James S.A. Corey - Caliban's War

Volume two of James S.A. Corey's Expanse series continues almost where the first book left off. It maintains the fast pace of its predecessor but has a somewhat darker tone. While there is plenty of action and set piece battles these takes place in the context of the political battles going on between Earth, Mars and the Belter systems.

Because the fragile balance between these three political entities has been fundamentally altered by the arrival of an alien intervention in the Solar System. At the end of the last book an alien molecule which seems to be able to self-replicate (and communicate faster than light) took control of Venus. In the few months that have passed Venus has been completely transformed into an incomprehensible structure.

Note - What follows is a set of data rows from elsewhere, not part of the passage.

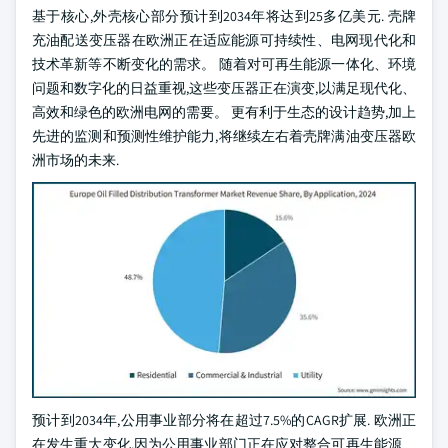
基于核心,外壳核心部分预计到2034年将达到25多亿美元. 壳牌
充油配送变压器在欧洲正在适应能源可持续性、电网现代化和
技术革新等不断变化的需求。 随着对可再生能源一体化、环境
问题和数字化的日益重视,这些变压器正在演变,以满足现代化、
高效和绿色的欧洲电网的需要。 更有利于生态的设计趋势,加上
先进的监测和预测性维护能力,将继续左右着壳牌满油变压器欧
洲市场的未来.
预计到2034年,公用事业部分将在超过7.5%的CAGR扩展. 欧洲正
在发生重大变化,因为公用事业部门正在应对整合可再生能源、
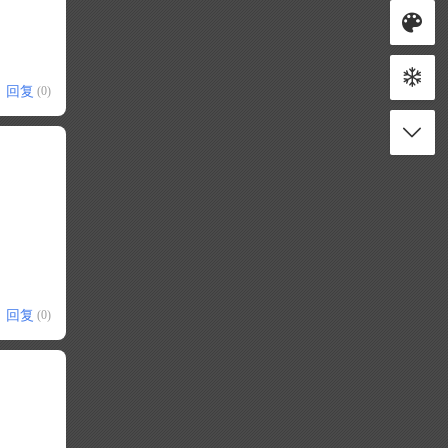
回复
(0)
回复
(0)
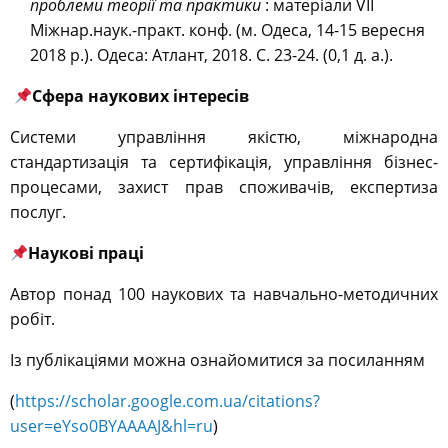
проблеми теорії та практики
: матеріали VII
Міжнар.наук.-практ. конф. (м. Одеса, 14-15 вересня
2018 р.). Одеса: Атлант, 2018. С. 23-24. (0,1 д. а.).
Сфера наукових інтересів
Системи управління якістю, міжнародна
стандартизація та сертифікація, управління бізнес-
процесами, захист прав споживачів, експертиза
послуг.
Наукові праці
Автор понад 100 наукових та навчально-методичних
робіт.
Із публікаціями можна ознайомитися за посиланням
(
https://scholar.google.com.ua/citations?
user=eYso0BYAAAAJ&hl=ru
)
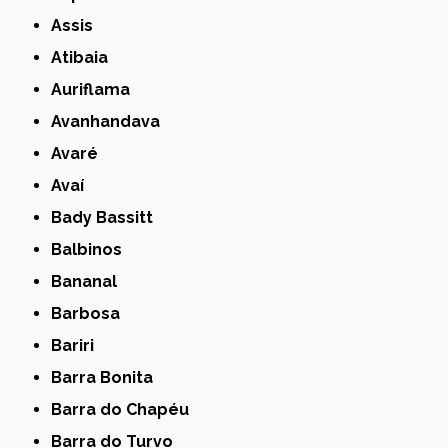
Assis
Atibaia
Auriflama
Avanhandava
Avaré
Avaí
Bady Bassitt
Balbinos
Bananal
Barbosa
Bariri
Barra Bonita
Barra do Chapéu
Barra do Turvo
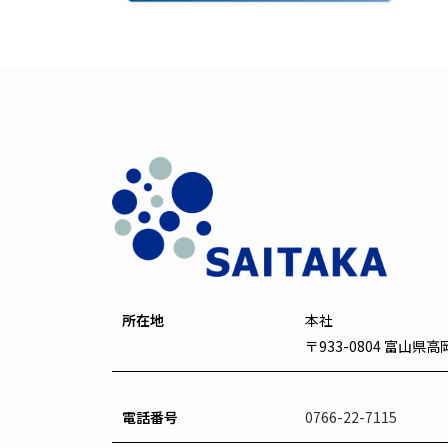
所在地
本社
〒933-0804 富山県
電話番号
0766-22-7115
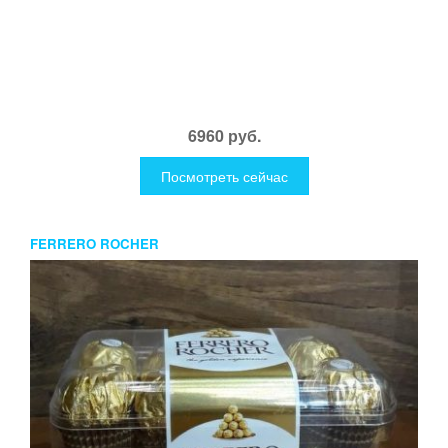
6960 руб.
Посмотреть сейчас
FERRERO ROCHER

Elsewhere, different factions of human society compete for their own interests. These imperialist maneuvers in space are reshaping the solar system, but bringing interplanetary war closer. When it does finally erupt, a cascade of events takes place that brings the key characters from Leviathan Wakes into the centre of events again - led by the somewhat wooden James Holden.

Other characters are less wooden, such as the rude and belligerent UN senior politician Avasarala who plays politics like chess (the game she calls it). The Martian Marine "Bobby" who watched her entire platoon get massacred by an alien living weapon is wooden, but in the way that soldiers are. The interaction between these two is one of the fun things about the book.

The novel itself races along. The authors have a talent for end of chapter cliff hangers, and because alternate chapters switch between viewpoints it means the reader finds themselves reading late into the night. While the plot isn't original, the story is tight and fun and sets up its fans for book three.